1) To analyze the experiences of mental health practitioners living and working in rural communities. 2) To uncover more about the impact of barriers to mental health care in rural areas from the perspectives of clinicians. 3) To investigate expert opinions about potential methods and interventions for overcoming barriers to mental health care.
Applying Telemental Health Interventions
Telemental health is a popular solution to address inequalities in the distribution of mental health providers. Despite demonstrated effectiveness of telemental health, there is a gap in the literature of how to apply interventions in telemental health. The purpose of our qualitative study is to understand how therapists apply sand tray, de-escalation, and family sculpts via telemental health. Therapists participated in a semi-structured interview and described applying interventions face-to-face and via telemental health. A research team is analyzing the transcripts according to research questions. Findings will inform training programs and therapist of how to apply interventions via telemental health.
Demonstrate the need for additional skills and training needed for telemental health. Evaluate the skills needed for experiential interventions like sand tray and family skills.

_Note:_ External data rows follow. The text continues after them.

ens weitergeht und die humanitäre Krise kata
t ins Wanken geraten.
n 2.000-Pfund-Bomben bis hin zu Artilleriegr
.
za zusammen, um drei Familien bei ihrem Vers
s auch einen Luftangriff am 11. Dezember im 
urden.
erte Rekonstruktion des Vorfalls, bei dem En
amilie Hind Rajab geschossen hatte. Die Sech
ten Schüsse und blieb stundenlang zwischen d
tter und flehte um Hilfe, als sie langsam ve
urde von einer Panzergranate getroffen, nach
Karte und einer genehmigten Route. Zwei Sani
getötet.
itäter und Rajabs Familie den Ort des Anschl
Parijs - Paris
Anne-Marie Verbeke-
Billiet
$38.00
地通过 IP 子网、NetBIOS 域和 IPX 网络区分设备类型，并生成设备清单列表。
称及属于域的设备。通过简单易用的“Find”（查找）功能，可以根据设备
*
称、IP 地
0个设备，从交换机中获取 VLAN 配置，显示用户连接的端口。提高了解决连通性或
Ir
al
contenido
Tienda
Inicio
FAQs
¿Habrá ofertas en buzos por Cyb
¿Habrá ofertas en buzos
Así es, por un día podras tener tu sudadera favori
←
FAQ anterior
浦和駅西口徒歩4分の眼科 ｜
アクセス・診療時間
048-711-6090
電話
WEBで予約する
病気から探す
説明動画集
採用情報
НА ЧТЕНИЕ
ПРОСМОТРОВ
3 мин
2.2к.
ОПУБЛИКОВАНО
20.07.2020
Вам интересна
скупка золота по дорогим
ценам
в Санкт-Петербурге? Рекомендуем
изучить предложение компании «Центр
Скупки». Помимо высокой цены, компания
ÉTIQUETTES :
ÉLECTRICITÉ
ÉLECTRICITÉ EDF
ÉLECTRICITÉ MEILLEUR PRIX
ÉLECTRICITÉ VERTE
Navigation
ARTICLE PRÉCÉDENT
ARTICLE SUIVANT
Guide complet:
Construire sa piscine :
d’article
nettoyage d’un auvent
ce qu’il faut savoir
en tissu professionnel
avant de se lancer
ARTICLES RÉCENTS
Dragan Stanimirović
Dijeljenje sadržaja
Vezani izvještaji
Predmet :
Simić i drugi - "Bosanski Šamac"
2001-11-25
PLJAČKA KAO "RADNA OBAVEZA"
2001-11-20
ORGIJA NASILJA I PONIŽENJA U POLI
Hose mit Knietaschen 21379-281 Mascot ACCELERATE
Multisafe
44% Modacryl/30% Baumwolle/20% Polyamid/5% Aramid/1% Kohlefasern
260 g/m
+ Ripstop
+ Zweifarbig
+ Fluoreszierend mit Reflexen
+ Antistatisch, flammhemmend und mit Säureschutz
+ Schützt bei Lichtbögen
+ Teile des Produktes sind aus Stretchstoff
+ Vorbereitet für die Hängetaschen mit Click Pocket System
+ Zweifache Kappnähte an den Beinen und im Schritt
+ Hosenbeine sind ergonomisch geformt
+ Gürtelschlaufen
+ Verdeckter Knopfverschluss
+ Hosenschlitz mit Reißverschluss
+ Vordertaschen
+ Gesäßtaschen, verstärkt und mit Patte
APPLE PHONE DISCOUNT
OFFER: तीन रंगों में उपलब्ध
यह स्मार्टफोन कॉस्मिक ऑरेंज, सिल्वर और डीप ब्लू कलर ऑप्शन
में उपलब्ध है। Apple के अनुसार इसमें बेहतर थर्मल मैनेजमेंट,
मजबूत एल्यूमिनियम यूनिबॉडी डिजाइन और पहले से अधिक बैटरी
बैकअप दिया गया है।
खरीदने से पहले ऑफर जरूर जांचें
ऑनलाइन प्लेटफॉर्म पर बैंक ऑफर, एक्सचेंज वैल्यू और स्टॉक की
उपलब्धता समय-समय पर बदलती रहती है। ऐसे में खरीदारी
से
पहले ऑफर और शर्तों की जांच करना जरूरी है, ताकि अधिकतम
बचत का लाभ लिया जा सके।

Evaluate skills needed for couple and family interventions like de-escalation and sand tray.
Chronic Disease and Attachment: Predicting Trajectories of Physical Health
Chronic diseases are common within the US, with poor personal and economic outcomes. Research has linked relationship satisfaction with health, yet less is known about mental health and relationship processes involved. Using data from 110 individuals with a chronic disease and in a romantic relationship, a latent growth analysis of physical health across four years was conducted. Attachment styles and depressive symptoms were used to predict the intercept and slope of physical health. Results indicated that higher depressive symptoms were linked with lower initial physical health. Also, higher attachment anxiety was linked with steeper declines in physical health trajectories.
1. To evaluate the extent that depressive symptoms are linked with initial levels and trajectories of physical health outcomes among those with a chronic disease across four years. 2. To evaluate the extent that adult romantic attachment is linked with initial levels and trajectories of physical health outcomes among those with a chronic disease across four years. 3. To evaluate indirect effects of adult romantic attachment predicting initial levels and trajectories of physical health outcomes through depressive symptoms among those with a chronic disease across four years.